Franklin was right then and he is right now. However, there is one more commonality between death and taxes, which Franklin probably failed to notice: one does not know when, how or where one is going to be taxed — just like one does not know when, how or where one is going to die.

In 2013, in the wake of the global financial crisis, the OECD launched the BEPS Project to fill certain gaps in the existing international tax system. The idea was to ensure that multinational corporations payed the right amount of tax, at the right place and at the right time.

According to the OECD, treaty abuse — and particularly treaty shopping — is one of the ways in which companies indulge in base erosion and profit shifting (BEPS) activities. And the OECD, as part of Action 6 of the BEPS Project, recommended measures to tackle treaty abuse, including the incorporation of a ‘principal purpose test’ (PPT in tax treaties.

A lot has been written about the PPT ever since the OECD proposed it: both in favor and in opposition. The bare text of the PPT is set out in Article 7 of the Multilateral Instrument (MLI), which is aimed at implementing tax treaty-related BEPS measures.

India signed the MLI in June 2017 and, as per media reports, the government is most likely to ratify the MLI in 2019. Articles of the MLI will then have legal force and will be considered a part and parcel of India’s tax treaties (that is, those covered under the MLI).

As a tax lawyer interested in constitutional law, I am tempted to wonder if the bare text of Article 7 makes it constitutionally dubious. Of course, there is no one standard answer to this question, and many scholars have expressed their differing views from time to time. I can only hint at some of the answers but, in this blog, I instead would like to draw the readers’ attention to some of the underlying questions instead.

Information provided:
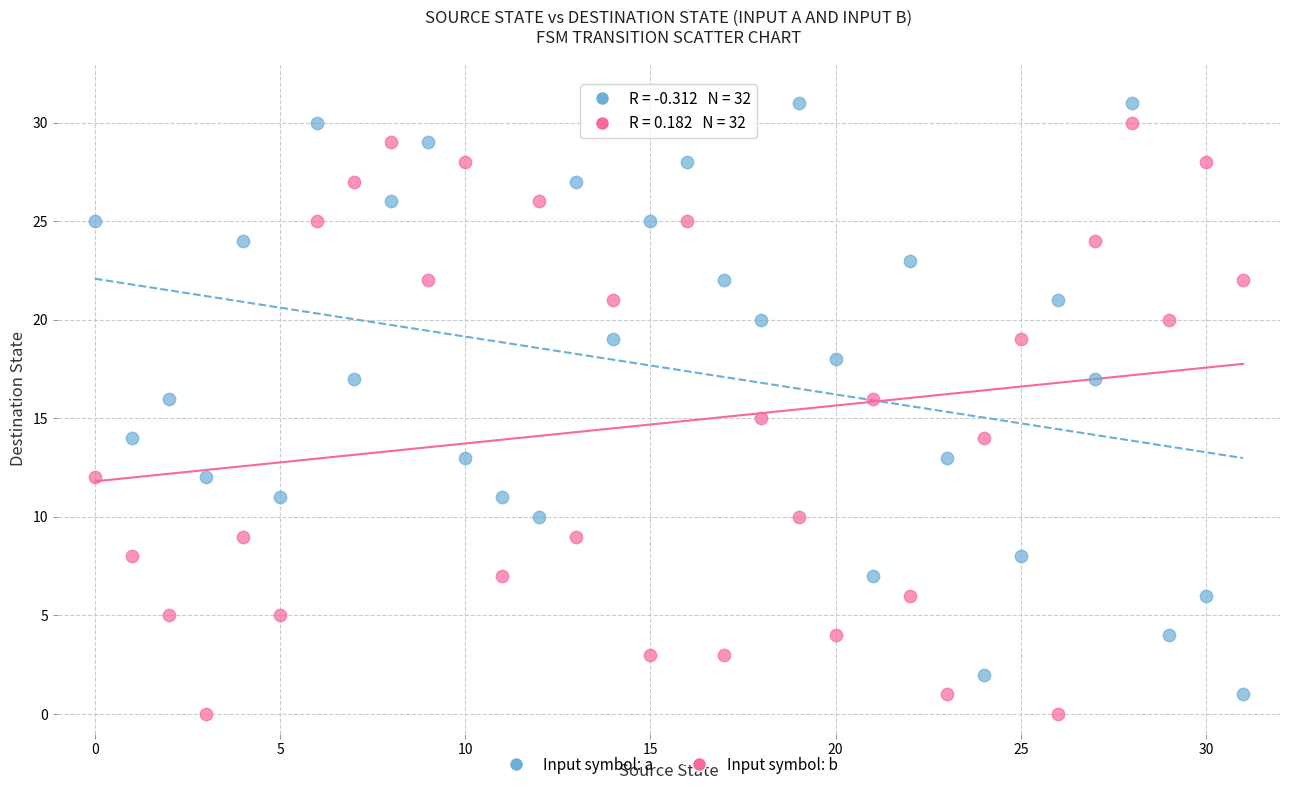

Which series reaches the maximum Y coordinate?

Input symbol: a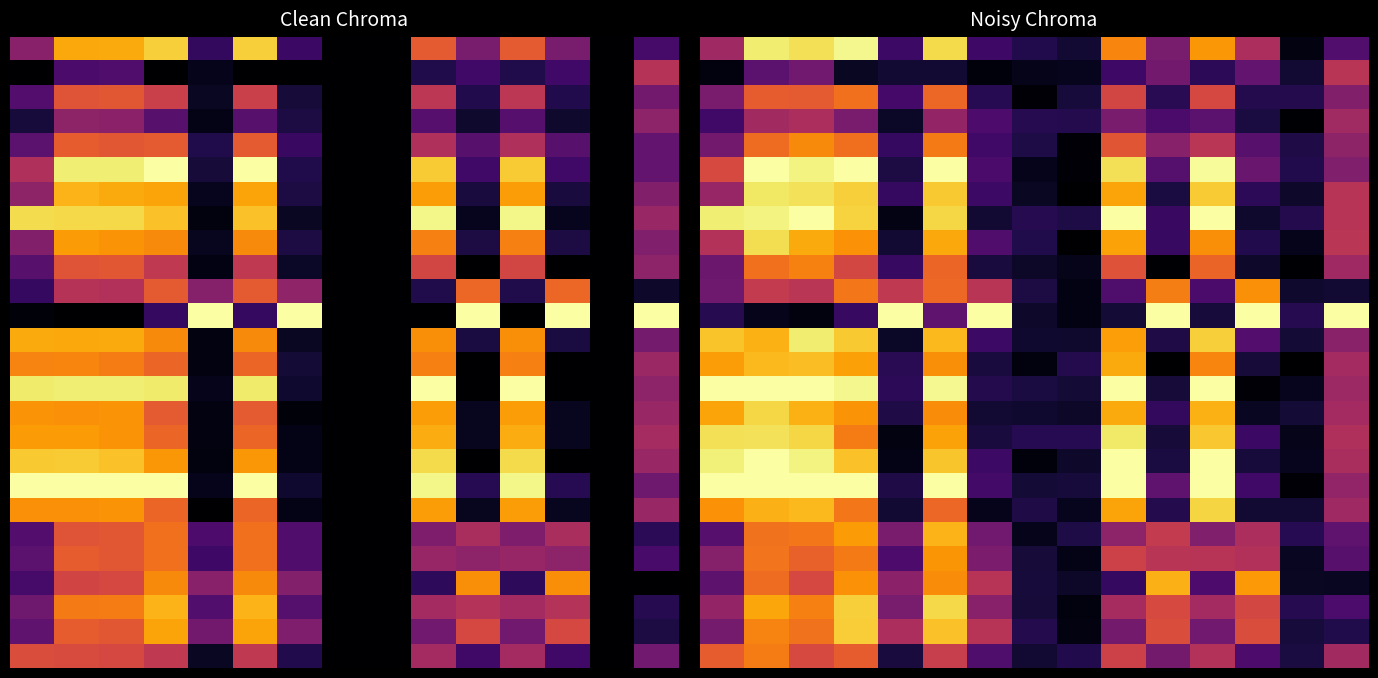

Which has a higher value, 4 or 10?

10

Task prompt:
Continue the passage on the principal purpose test and India's tax treaties, starting right after its final sentence. The listing was drawn from a separate source.

Output:
Article 7 of the MLI states:

Notwithstanding the other provisions of this Convention, a benefit under this Convention shall not be granted in respect of an item of income or capital if it is reasonable to conclude, having regard to all relevant facts and circumstances, that obtaining that benefit was one of the principal purposes of any arrangement or transaction that resulted directly or indirectly in that benefit, unless it is established that granting that benefit in these circumstances would be in accordance with the object and purpose of the relevant provisions of this Convention.”

The Article is doubtlessly broad and vague. In principle, no tax can be levied except without the authority of law and such a law cannot be in violation of the basic principles on which the Constitution is founded. One such principle is adherence to the rule of law, which includes certainty in the application and implementation of the law.

Specifically in tax matters, the Indian Supreme Court elaborated on the importance of certainty in tax law as well as the rule of law in the oft-cited case of Vodafone International Holdings vs. Union of India. There, Justice Kapadia observed:

FDI flows towards location with a strong governance infrastructure which includes enactment of laws and how well the legal system works. Certainty is integral to rule of law. Certainty and stability form the basic foundation of any fiscal system. Tax policy certainty is crucial for taxpayers (including foreign investors) to make rational economic choices in the most efficient manner.”

Legal doctrines like ‘limitation of benefits’ and ‘look through’ are matters of policy. It is for the Government of the day to have them incorporated in the Treaties and in the laws so as to avoid conflicting views. Investors should know where they stand. It also helps the tax administration in enforcing the provisions of the taxing laws,”

The Supreme Court’s decision in Vodafone pre-dates the OECD’s BEPS Project. In fact, in the decision itself, the court noted that anti-abuse provisions cannot be read into tax treaties and deferred to the Parliament in making tax treaty policy.

This position was largely in line with the decade-old decision handed down in Azadi Bachao Andolan vs. Union of India. In both cases, the Supreme Court noted that the Parliament should introduce adequate provisions in domestic law or in tax treaties to ensure companies do not exploit tax rules to their benefit.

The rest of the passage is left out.